Aus gegebenen Anlass weist der Plangeber (Regionale Planungsgemeinschaft Ostthüringen) ausdrücklich darauf hin, dass gemäß § 10 Raumordnungsgesetz in Verbindung mit § 3 Absatz 1 Thüringer Landesplanungsgesetz die Öffentlichkeit bei der Aufstellung von Raumordnungsplänen (hier Regionalplan Ostthüringen) zu unterrichten bzw. zu beteiligen ist und somit die Gelegenheit zur Stellungnahme zum Entwurf des Raumordnungsplanes besteht. Eine Pflicht des Plangebers, auf die erhaltenen Stellungnahmen jeweils mit einer Eingangsbestätigung oder Informationen zur Berücksichtigung der eingereichten Hinweise, Anregungen und Bedenken zu reagieren oder Stellungnehmende über den jeweiligen „aktuellen Stand der Dinge“ zu informieren, lässt sich weder aus den gesetzlichen Grundlagen für das Planverfahren ableiten, noch ist dies üblich oder gar praktikabel.

Die im Rahmen der Durchführung des Beteiligungsverfahrens (Öffentliche Auslegung / Anhörung) gemäß Beschluss Nr. PLV 27/06/18 vom 30.11.2018 zum 2. Entwurf des Abschnittes 3.2.2 Vorranggebiete Windenergie eingegangenen Stellungnahmen hat der Plangeber mit Beschluss Nr. PLV 07/01/20 vom 26.06.2020 gegen- und untereinander abgewogen und zur Grundlage für die abschließende Fassung des Abschnittes 3.2.2 Vorranggebiete Windenergie gemacht.

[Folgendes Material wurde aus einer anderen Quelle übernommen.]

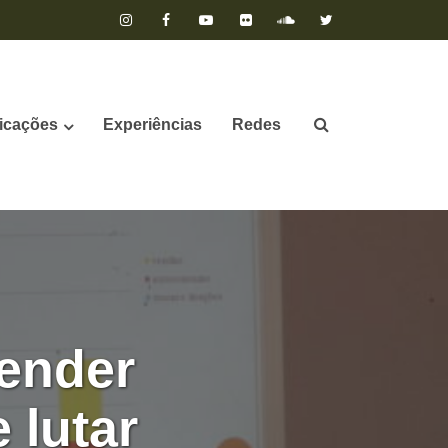
icações
Experiências
Redes
tender
 lutar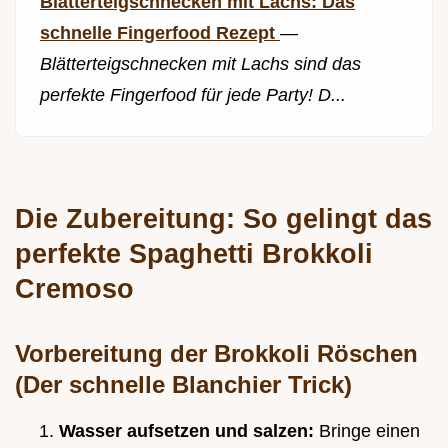
Blätterteigschnecken mit Lachs: Das
schnelle Fingerfood Rezept
—
Blätterteigschnecken mit Lachs sind das
perfekte Fingerfood für jede Party! D...
Die Zubereitung: So gelingt das
perfekte Spaghetti Brokkoli
Cremoso
Vorbereitung der Brokkoli Röschen
(Der schnelle Blanchier Trick)
Wasser aufsetzen und salzen:
Bringe einen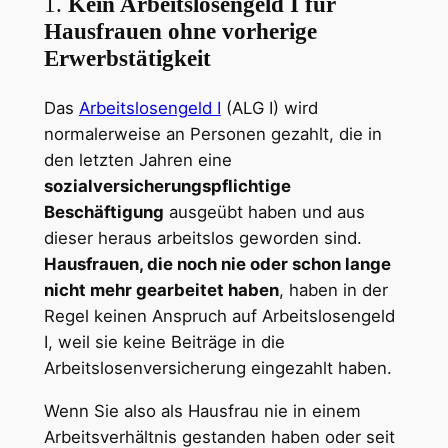
1.
Kein Arbeitslosengeld I für
Hausfrauen ohne vorherige
Erwerbstätigkeit
Das
Arbeitslosengeld I
(ALG I) wird
normalerweise an Personen gezahlt, die in
den letzten Jahren eine
sozialversicherungspflichtige
Beschäftigung
ausgeübt haben und aus
dieser heraus arbeitslos geworden sind.
Hausfrauen, die noch nie oder schon lange
nicht mehr gearbeitet haben
, haben in der
Regel keinen Anspruch auf Arbeitslosengeld
I, weil sie keine Beiträge in die
Arbeitslosenversicherung eingezahlt haben.
Wenn Sie also als Hausfrau nie in einem
Arbeitsverhältnis gestanden haben oder seit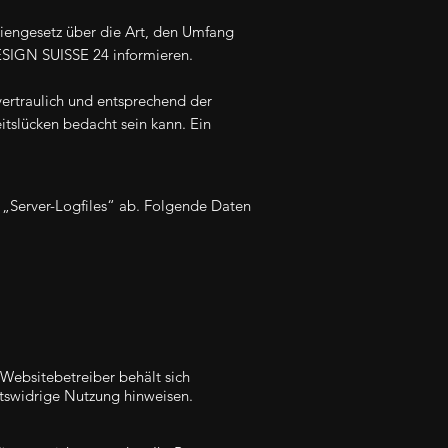
iengesetz über die Art, den Umfang
SIGN SUISSE 24 informieren.
ertraulich und entsprechend der
itslücken bedacht sein kann. Ein
s „Server-Logfiles“ ab. Folgende Daten
Websitebetreiber behält sich
chtswidrige Nutzung hinweisen.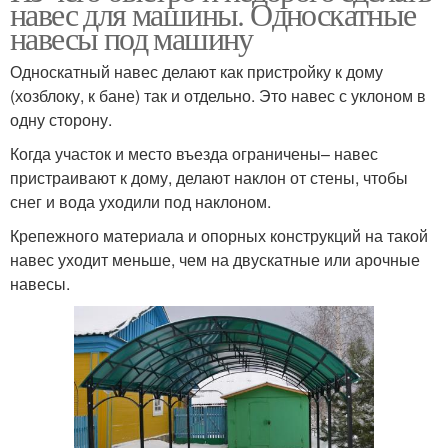
навес для машины. Односкатные
навесы под машину
Односкатный навес делают как пристройку к дому
(хозблоку, к бане) так и отдельно. Это навес с уклоном в
одну сторону.
Когда участок и место въезда ограничены– навес
пристраивают к дому, делают наклон от стены, чтобы
снег и вода уходили под наклоном.
Крепежного материала и опорных конструкций на такой
навес уходит меньше, чем на двускатные или арочные
навесы.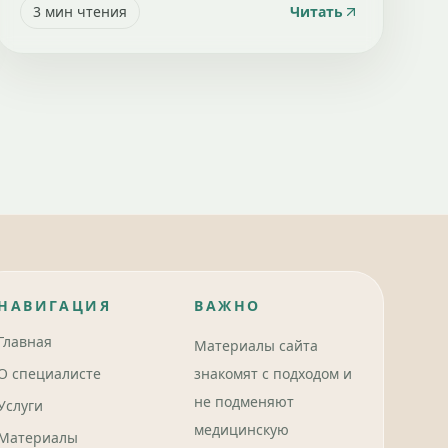
3
мин чтения
Читать
НАВИГАЦИЯ
ВАЖНО
Главная
Материалы сайта
О специалисте
знакомят с подходом и
не подменяют
Услуги
медицинскую
Материалы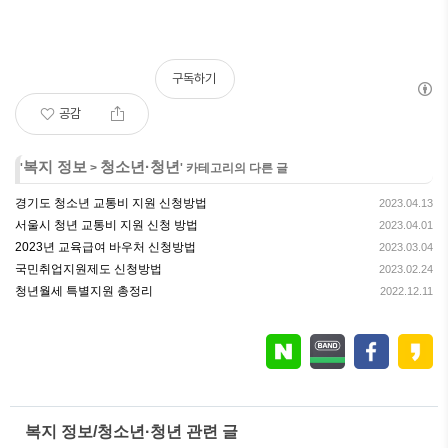
구독하기
공감
복지 정보
청소년·청년
'
>
' 카테고리의 다른 글
경기도 청소년 교통비 지원 신청방법
2023.04.13
서울시 청년 교통비 지원 신청 방법
2023.04.01
2023년 교육급여 바우처 신청방법
2023.03.04
국민취업지원제도 신청방법
2023.02.24
청년월세 특별지원 총정리
2022.12.11
복지 정보/청소년·청년 관련 글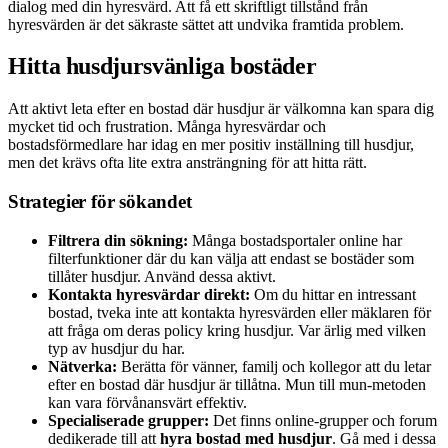
dialog med din hyresvärd. Att få ett skriftligt tillstånd från
hyresvärden är det säkraste sättet att undvika framtida problem.
Hitta husdjursvänliga bostäder
Att aktivt leta efter en bostad där husdjur är välkomna kan spara dig
mycket tid och frustration. Många hyresvärdar och
bostadsförmedlare har idag en mer positiv inställning till husdjur,
men det krävs ofta lite extra ansträngning för att hitta rätt.
Strategier för sökandet
Filtrera din sökning:
Många bostadsportaler online har
filterfunktioner där du kan välja att endast se bostäder som
tillåter husdjur. Använd dessa aktivt.
Kontakta hyresvärdar direkt:
Om du hittar en intressant
bostad, tveka inte att kontakta hyresvärden eller mäklaren för
att fråga om deras policy kring husdjur. Var ärlig med vilken
typ av husdjur du har.
Nätverka:
Berätta för vänner, familj och kollegor att du letar
efter en bostad där husdjur är tillåtna. Mun till mun-metoden
kan vara förvånansvärt effektiv.
Specialiserade grupper:
Det finns online-grupper och forum
dedikerade till att
hyra bostad med husdjur
. Gå med i dessa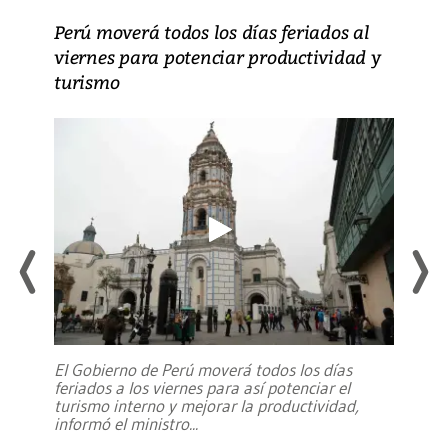
Perú moverá todos los días feriados al
viernes para potenciar productividad y
turismo
El Gobierno de Perú moverá todos los días
feriados a los viernes para así potenciar el
turismo interno y mejorar la productividad,
informó el ministro
...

Aus den Anregungen und Hinweisen hat sich nach Durchführung der Abwägung kein sachlicher Bedarf für eine erneute Beteiligung gemäß § 9 Abs. 3 ROG ergeben. Somit ist der Zeitpunkt erreicht, an dem kein weiterer fachlicher Zugewinn für den Abschnitt 3.2.2 Vorranggebiete Windenergie und die dazugehörige Entwicklung mehr erreicht werden kann.
Gemäß § 7 Abs. 1 Satz 3 ROG können Ziele und Grundsätze der Raumordnung in räumlichen und sachlichen Teilplänen erfolgen. Aufgrund des verfestigten Planungsstandes wird nachfolgend der Abschnitt 3.2.2 Vorranggebiete Windenergie als Sachlicher Teilplan Windenergie benannt.
Dem Geltungsbereich sowie seiner Bindungswirkung und seinem Maßstab entsprechend ist somit die Vorlage des Sachlichen Teilplanes Windenergie zur Genehmigung gemäß § 5 Abs. 3 ThürLPlG der gesetzlich vorgeschriebene nächste Schritt für den Plangeber. Diesen Schritt hat der Plangeber mit Beschluss Nr. PLV 08/02/20 vom 26.06.2020 vollzogen.
Inzwischen wurde der Sachliche Teilplan Windenergie am 21.12.2020 in Kraft gesetzt. Die Überarbeitung des Gesamtplanes wird fortgesetzt.